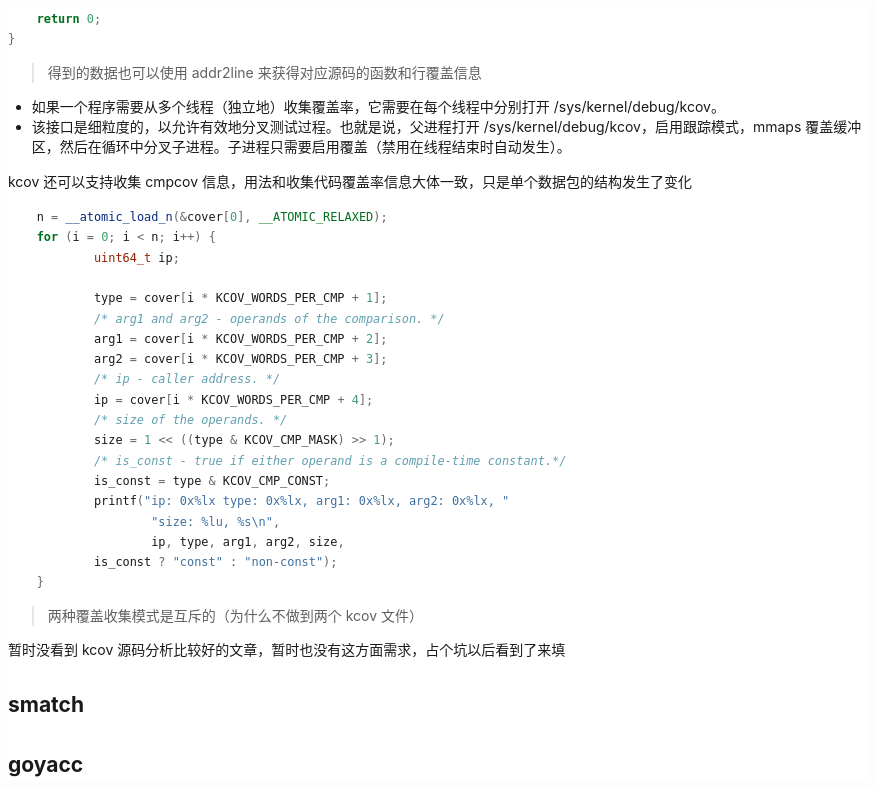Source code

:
 ```cpp
    return 0;
}
```

> 得到的数据也可以使用 addr2line 来获得对应源码的函数和行覆盖信息

- 如果一个程序需要从多个线程（独立地）收集覆盖率，它需要在每个线程中分别打开 /sys/kernel/debug/kcov。
- 该接口是细粒度的，以允许有效地分叉测试过程。也就是说，父进程打开 /sys/kernel/debug/kcov，启用跟踪模式，mmaps 覆盖缓冲区，然后在循环中分叉子进程。子进程只需要启用覆盖（禁用在线程结束时自动发生）。

kcov 还可以支持收集 cmpcov 信息，用法和收集代码覆盖率信息大体一致，只是单个数据包的结构发生了变化

```cpp
    n = __atomic_load_n(&cover[0], __ATOMIC_RELAXED);
    for (i = 0; i < n; i++) {
            uint64_t ip;

            type = cover[i * KCOV_WORDS_PER_CMP + 1];
            /* arg1 and arg2 - operands of the comparison. */
            arg1 = cover[i * KCOV_WORDS_PER_CMP + 2];
            arg2 = cover[i * KCOV_WORDS_PER_CMP + 3];
            /* ip - caller address. */
            ip = cover[i * KCOV_WORDS_PER_CMP + 4];
            /* size of the operands. */
            size = 1 << ((type & KCOV_CMP_MASK) >> 1);
            /* is_const - true if either operand is a compile-time constant.*/
            is_const = type & KCOV_CMP_CONST;
            printf("ip: 0x%lx type: 0x%lx, arg1: 0x%lx, arg2: 0x%lx, "
                    "size: %lu, %s\n",
                    ip, type, arg1, arg2, size,
            is_const ? "const" : "non-const");
    }
```

> 两种覆盖收集模式是互斥的（为什么不做到两个 kcov 文件）
> 

暂时没看到 kcov 源码分析比较好的文章，暂时也没有这方面需求，占个坑以后看到了来填

## smatch

## goyacc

▬▬▬▬▬▬

[Exercise prompt] Look over the material above and report each line holding "cover".

[Completed task]
    n = __atomic_load_n(&cover[0], __ATOMIC_RELAXED);
            type = cover[i * KCOV_WORDS_PER_CMP + 1];
            arg1 = cover[i * KCOV_WORDS_PER_CMP + 2];
            arg2 = cover[i * KCOV_WORDS_PER_CMP + 3];
            ip = cover[i * KCOV_WORDS_PER_CMP + 4];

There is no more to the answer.